Su lógica se desmoronó aún más. Patrick Bonfils también era capaz de enumerar hechos de su vida pasada. ¿Acaso él mismo no tenía dificultad para recordar momentos personales? ¿Instantes vividos? ¿No estaba demasiado solo para ser honesto? ¿Sin amigos ni familia? ¿Su cerebro no tenía una extraña tendencia a la abstracción y las vaguedades? Sin carne ni emociones…
Negó con la cabeza. «No». Tenía recuerdos. Anne-Marie Straub, por ejemplo. Uno no se inventa una cosa semejante… Freire se quedó inmóvil. Las miradas hacia él se multiplicaban. Se acurrucó contra la pared del vagón. Una fuga psíquica. Una impostura radical. Quizá siempre lo había notado…
El tren se detuvo. Habían llegado a la estación de Biarritz. Los viajeros se pusieron en pie.

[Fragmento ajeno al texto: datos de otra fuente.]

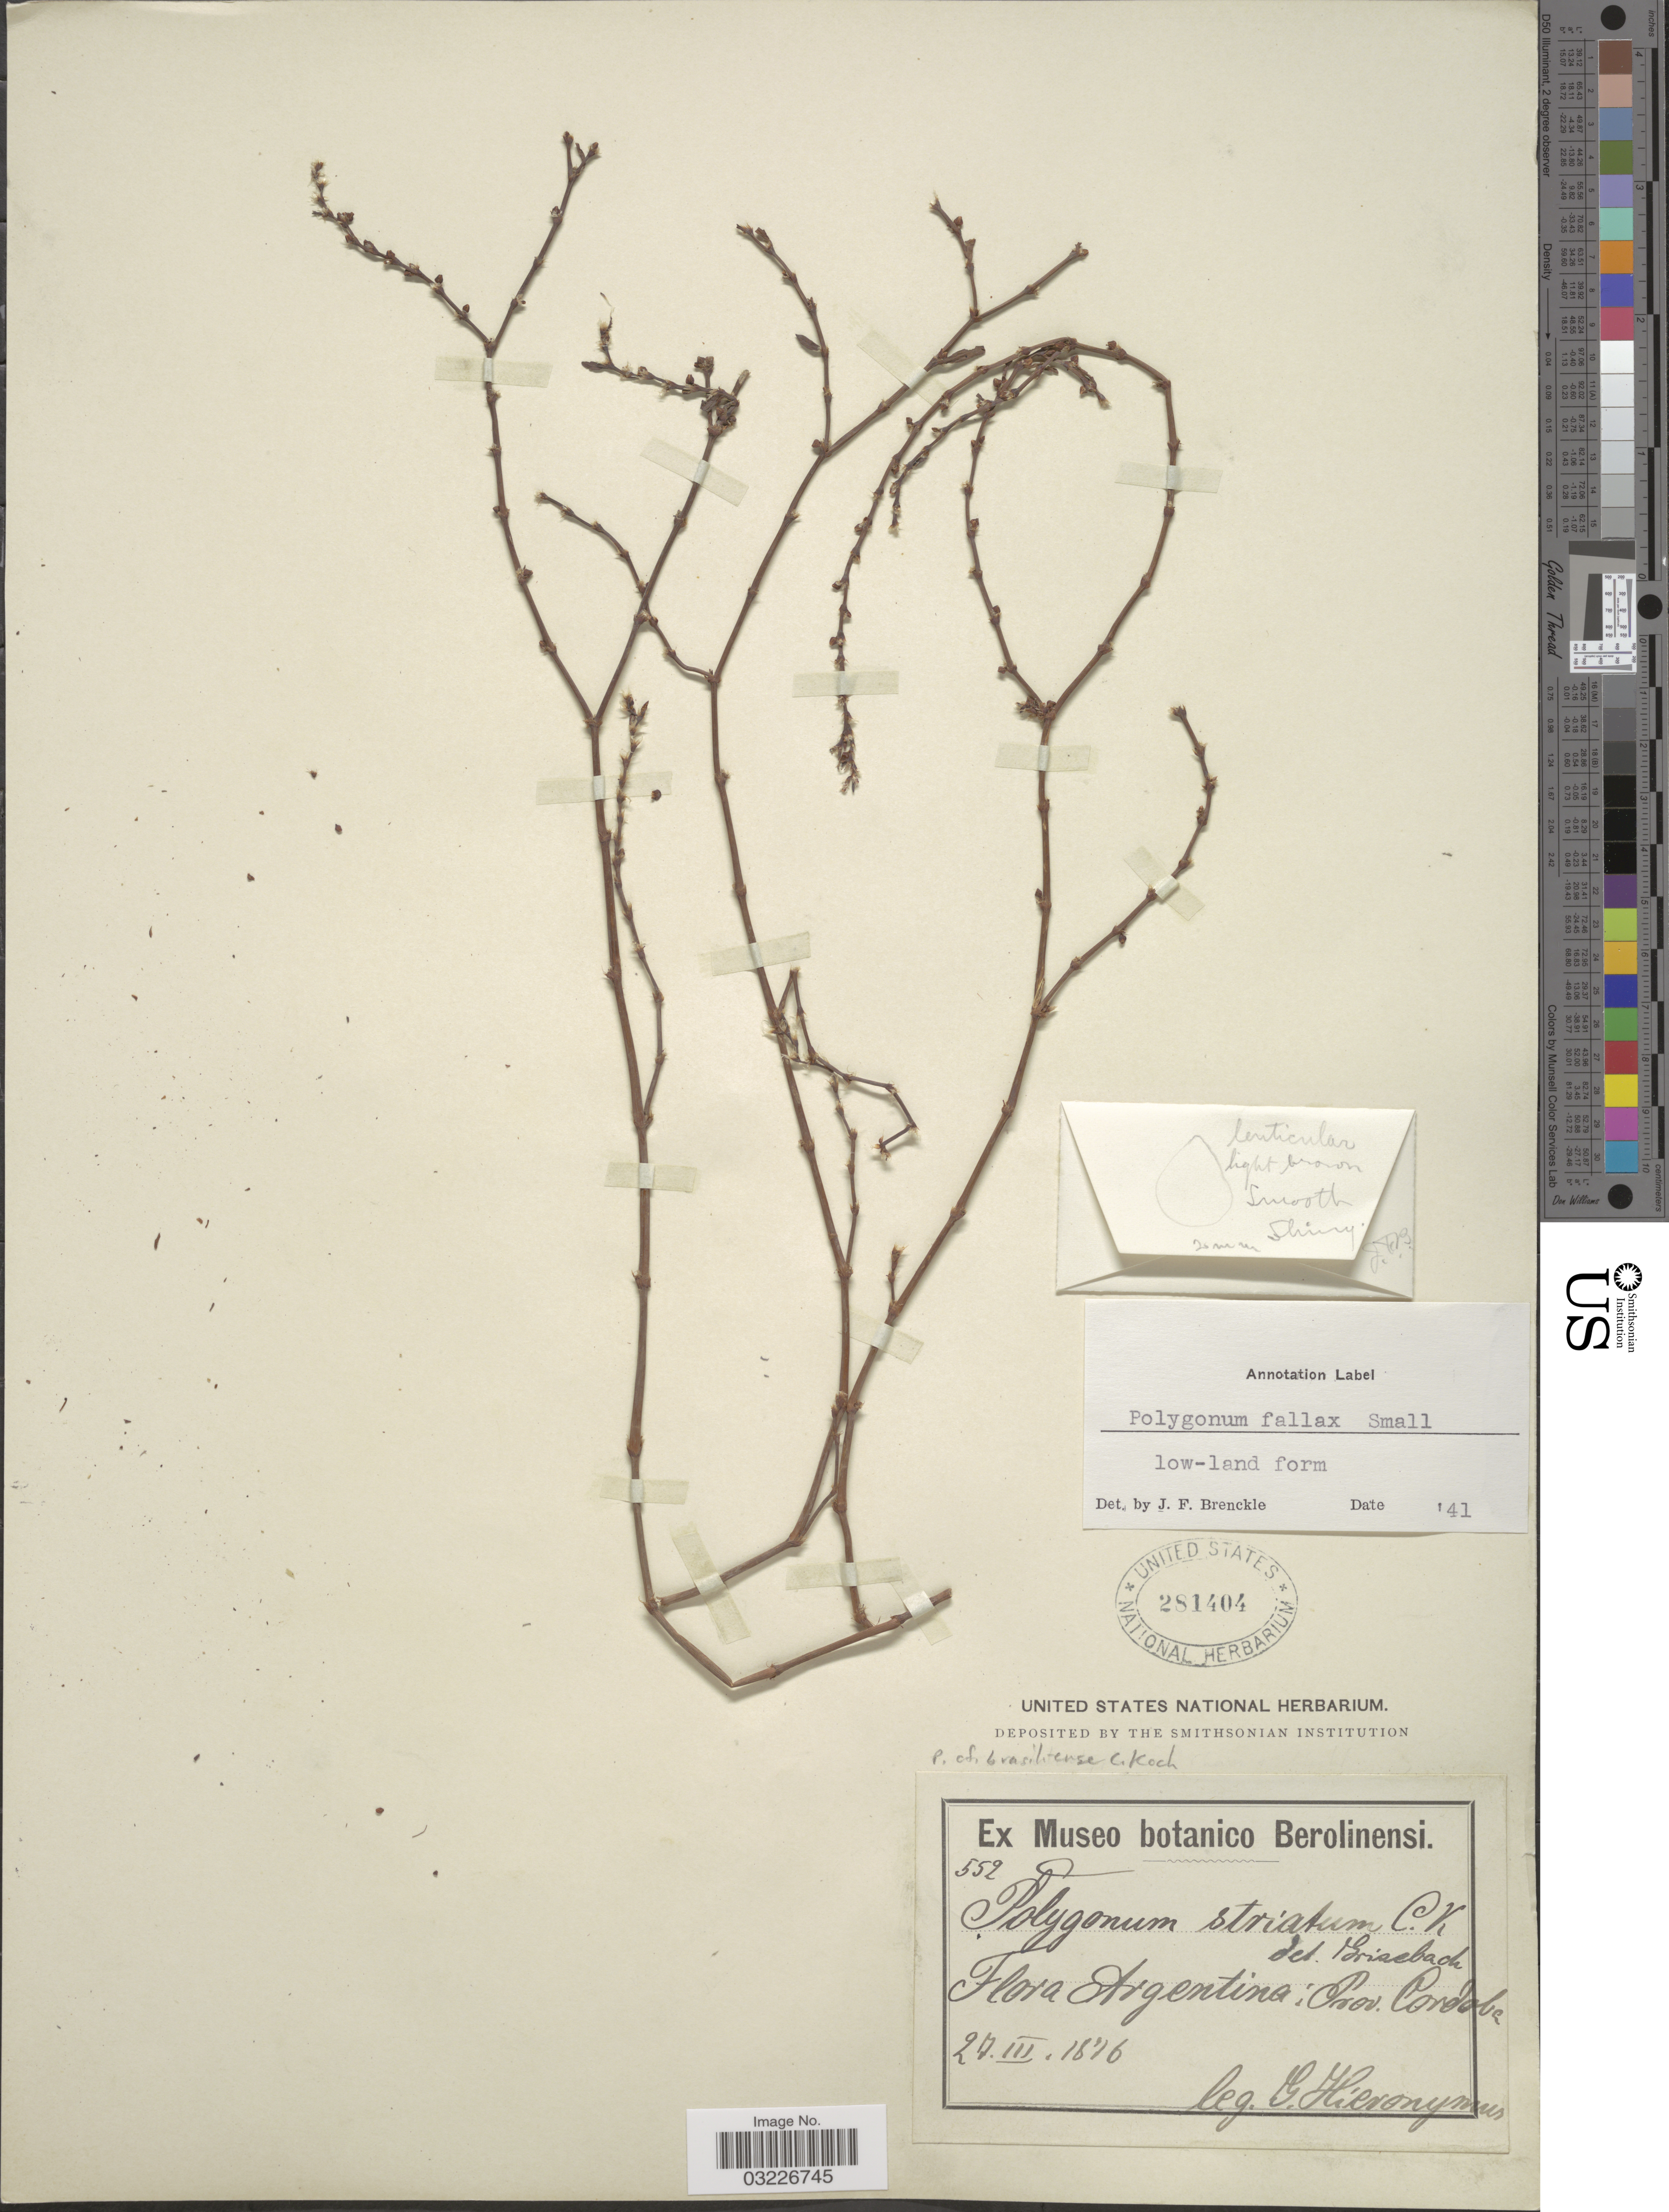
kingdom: Plantae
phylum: Tracheophyta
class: Magnoliopsida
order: Caryophyllales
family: Polygonaceae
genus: Polygonum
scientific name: Polygonum brasiliense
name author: K. Koch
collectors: G. H. Hieronymus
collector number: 552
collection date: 1876-03-27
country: Argentina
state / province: Cordoba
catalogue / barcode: US 281404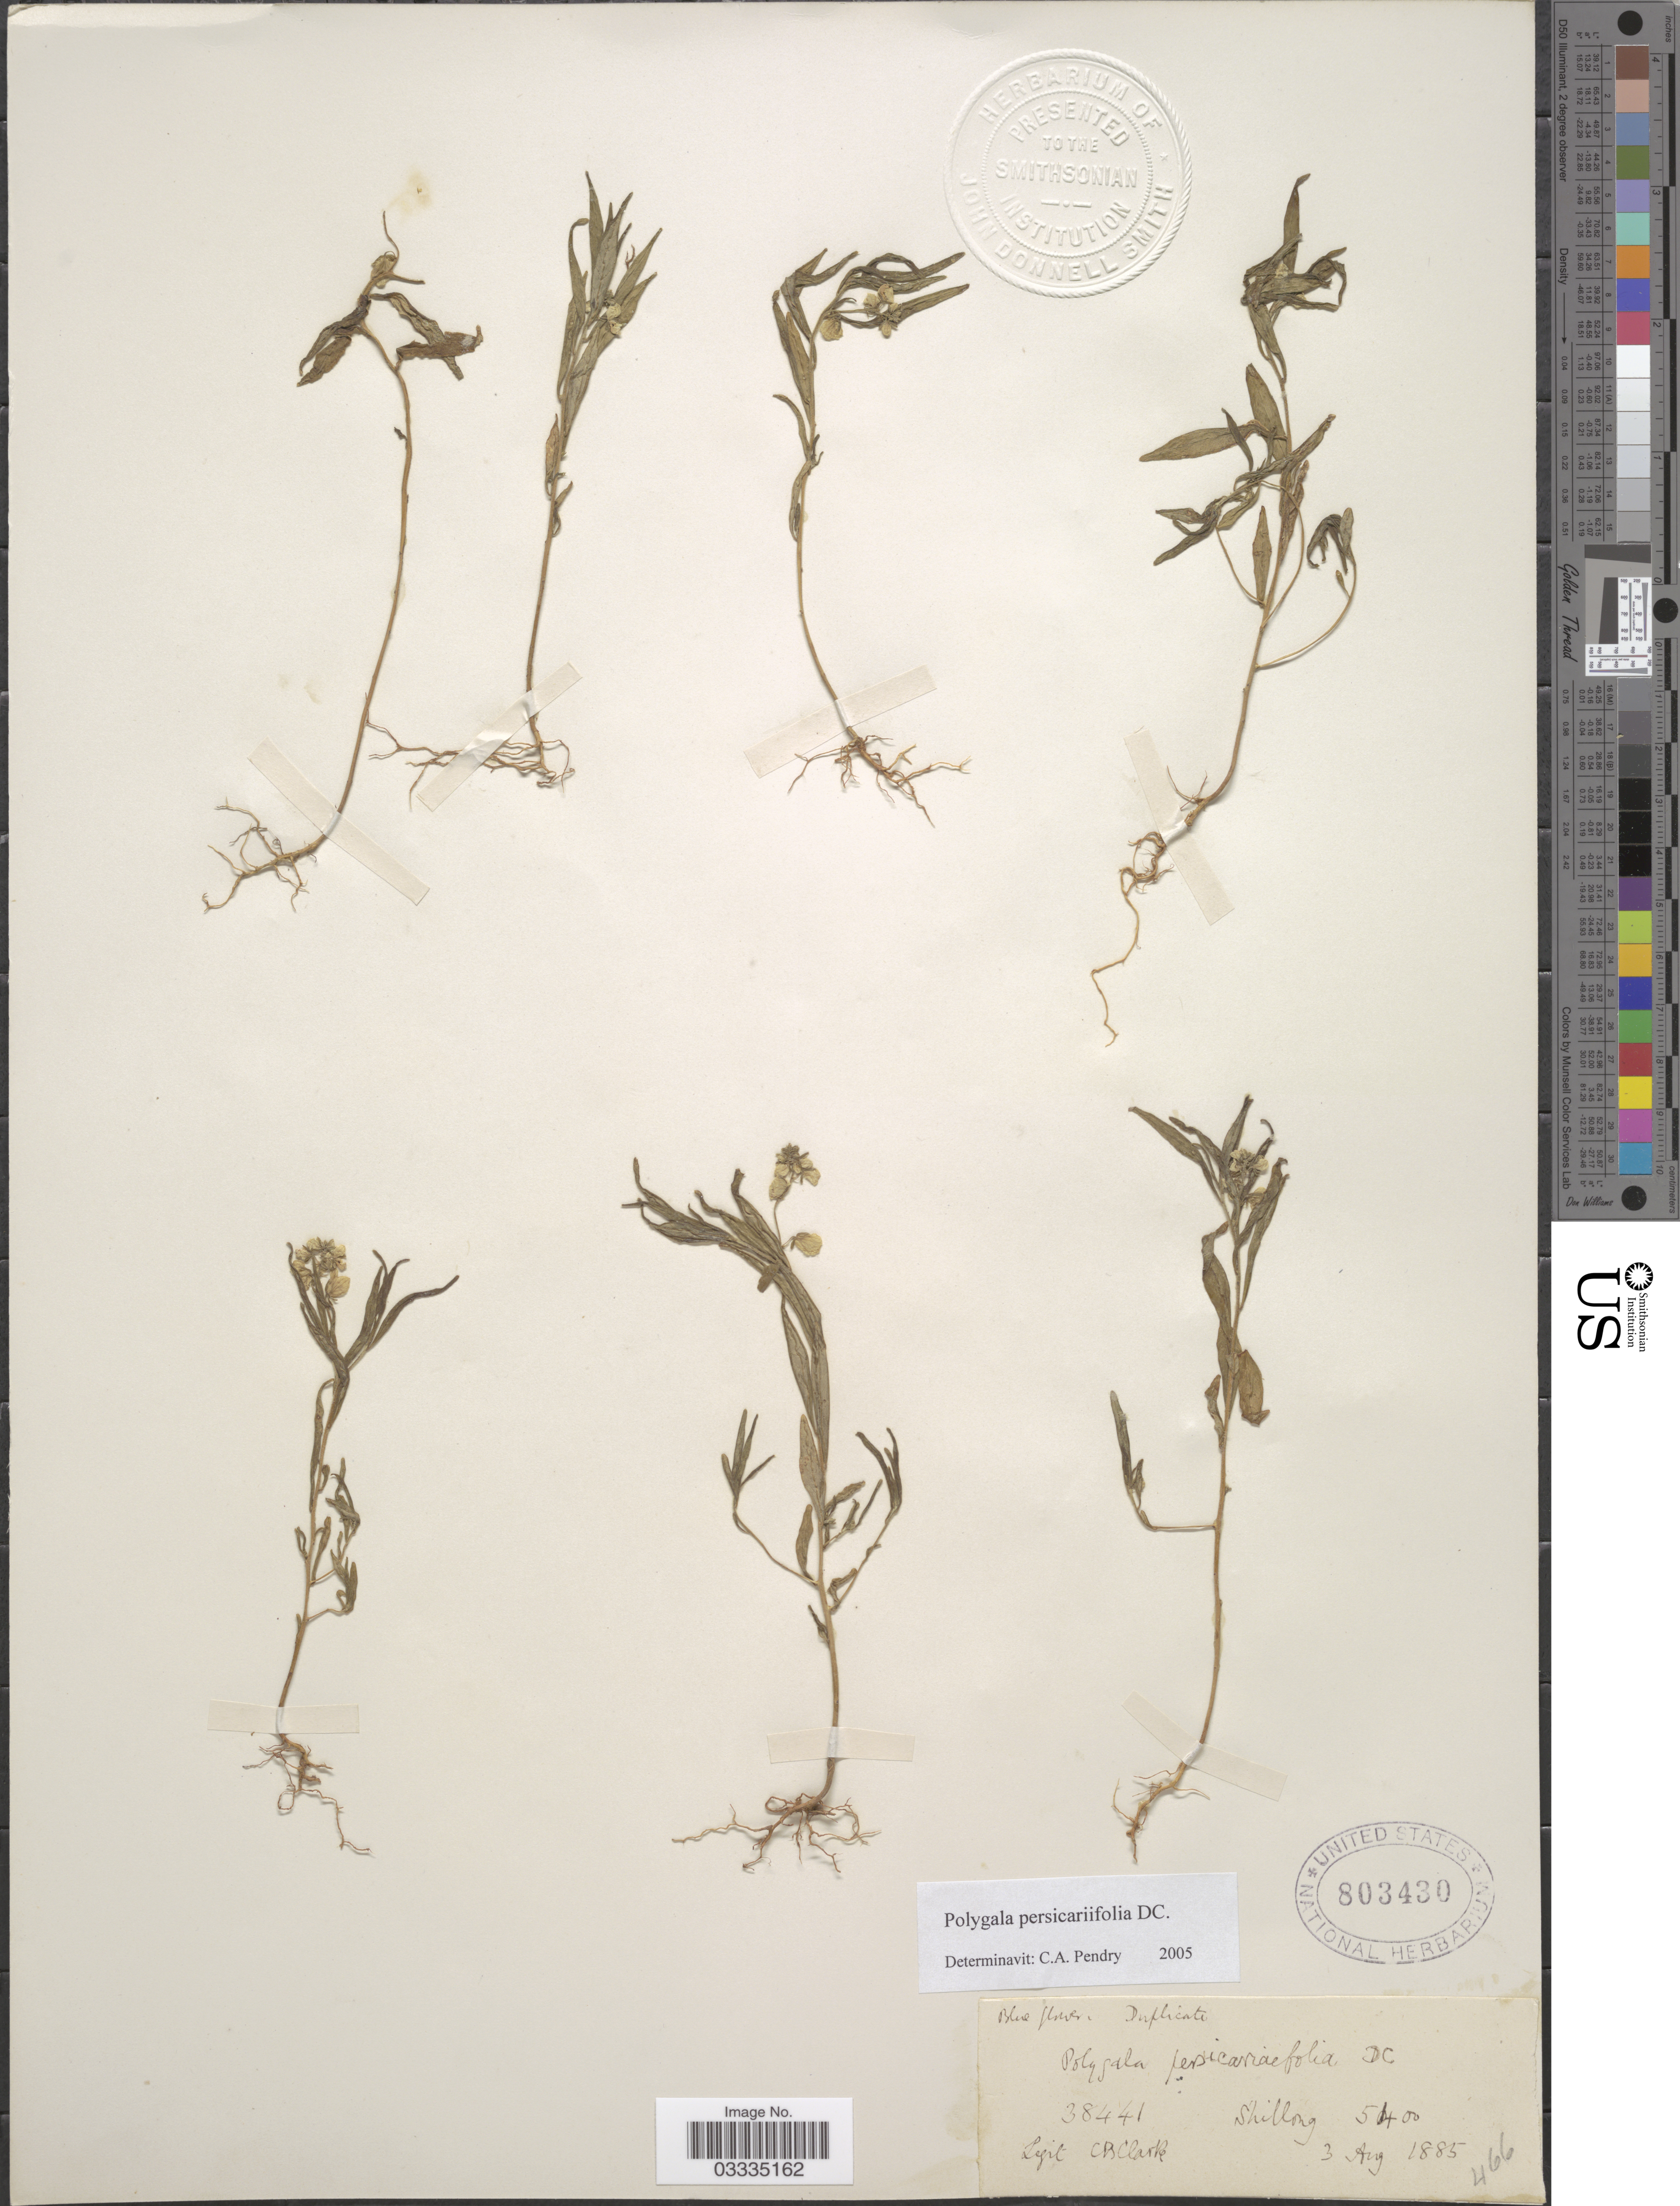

—¿Sabe adónde va este tren? —preguntó.
—A Burdeos. A la estación de Saint-Jean.
Daniel Le Guen descendió del vagón. Ese simple hecho lo alivió. Había una manera muy sencilla de saber quién era realmente. Comprobar su documentación. Sus títulos universitarios. Sus cajas. Su pasado. Confirmaría que, en efecto, era Mathias Freire. Que no tenía nada que ver con Victor Janusz, un vagabundo sospechoso de asesinato.